Multi-Probe Attention for Semantic Indexing
About
This project is developed for the topic of COVID-19 semantic indexing.
Directories & files
A. The directory of the raw CovSI Corpus: './data/covid19/'
B. The directory of the MeSH vocabulary: './data/MeSH/'
C. Source code modules: './biosemin/*'
D. Main script file : './run_mpann.py'
E. Initialization models: './model/'
F. Output directory: './output/'
==============================================================
Updates for BioASQ 2021 Task9a
- The project has been updated to be compatable with the BIOASQ 2021 Task9a dataset.

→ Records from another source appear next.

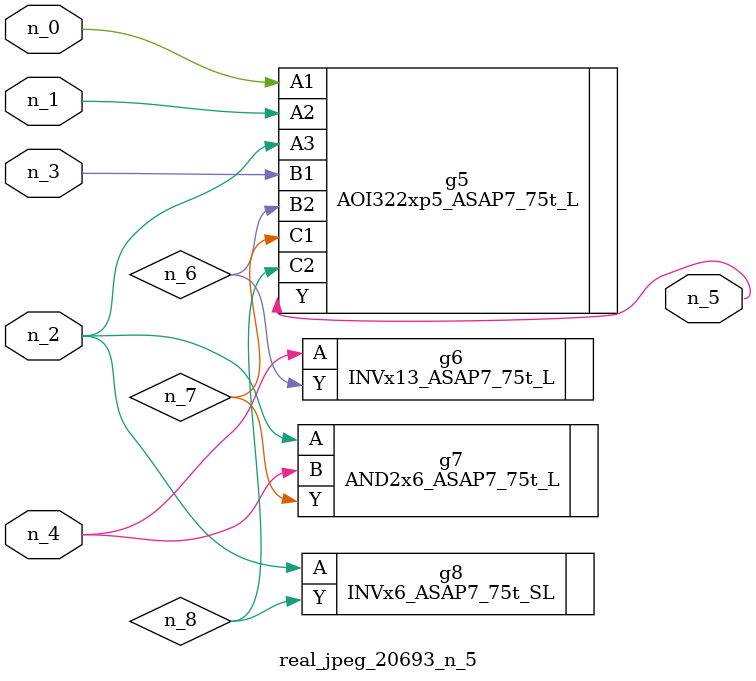
<source format=v>
module real_jpeg_20693_n_5 (n_4, n_0, n_1, n_2, n_3, n_5);

input n_4;
input n_0;
input n_1;
input n_2;
input n_3;

output n_5;

wire n_8;
wire n_6;
wire n_7;

AOI322xp5_ASAP7_75t_L g5 ( 
.A1(n_0),
.A2(n_1),
.A3(n_2),
.B1(n_3),
.B2(n_6),
.C1(n_7),
.C2(n_8),
.Y(n_5)
);

AND2x6_ASAP7_75t_L g7 ( 
.A(n_2),
.B(n_4),
.Y(n_7)
);

INVx6_ASAP7_75t_SL g8 ( 
.A(n_2),
.Y(n_8)
);

INVx13_ASAP7_75t_L g6 ( 
.A(n_4),
.Y(n_6)
);


endmodule
</source>
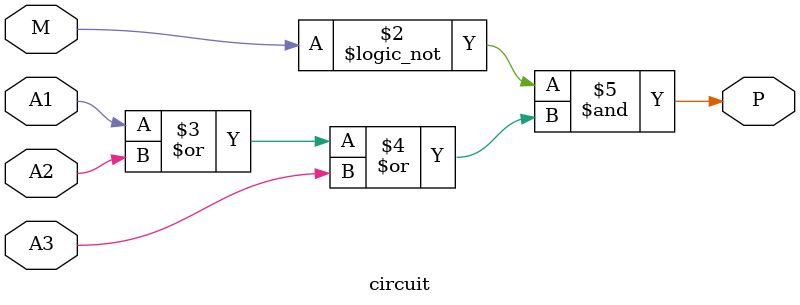
<source format=sv>
module circuit(
	input logic A1,A2,A3, M, // Variáveis de entrada
  	output logic P // variáveis de saída
);
  always_comb P <= (!M) & (A1 | A2 | A3);
endmodule

</source>
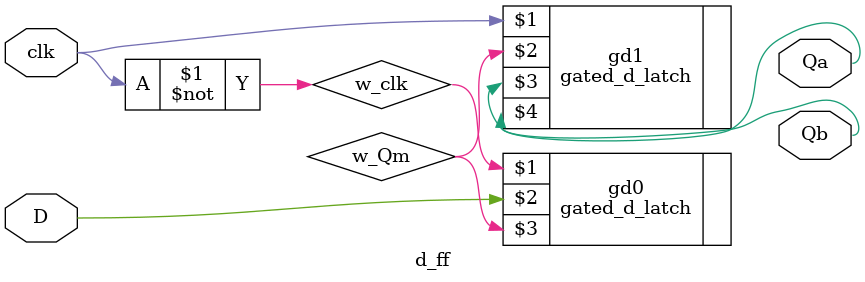
<source format=v>
module d_ff(
input 			clk,
input				D,
output 			Qa,
output 			Qb
);

	wire w_Qm, w_clk;
	
	gated_d_latch gd0(w_clk, D, w_Qm, );
	gated_d_latch gd1(clk, w_Qm, Qa, Qb);
	
	assign w_clk = ~clk;



endmodule
</source>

- The code has been modified to follow the typical structure of the pre-trained transformer encoder and is able to be initalized with BERT-based models.
- BioASQ Task9a dataset:
(a) Training set: The original compressed file of the BioASQ Task9a training set consists of more than 15 million articles with the size of around 20G, and should be download from the BioASQ official website
(b) Test set: The BioASQ Task9a test set is comprised of more than 90k aritcles and split into 15 different batches. The Task9a test set should be download from the BioASQ official website
(c) Since the some MeSH annotations are missed in parts of the articles in the BioASQ Task9a test set and some PMIDs are invalid or deprecated, we filtered these abnormal articles and added necessary candidate labels for prediction. The filtered test dataset locates at './data/bioasq2021/test_filtered/' - The script 'shell_bioasq2021.sh' for prediction on the BioASQ Task9a test is added.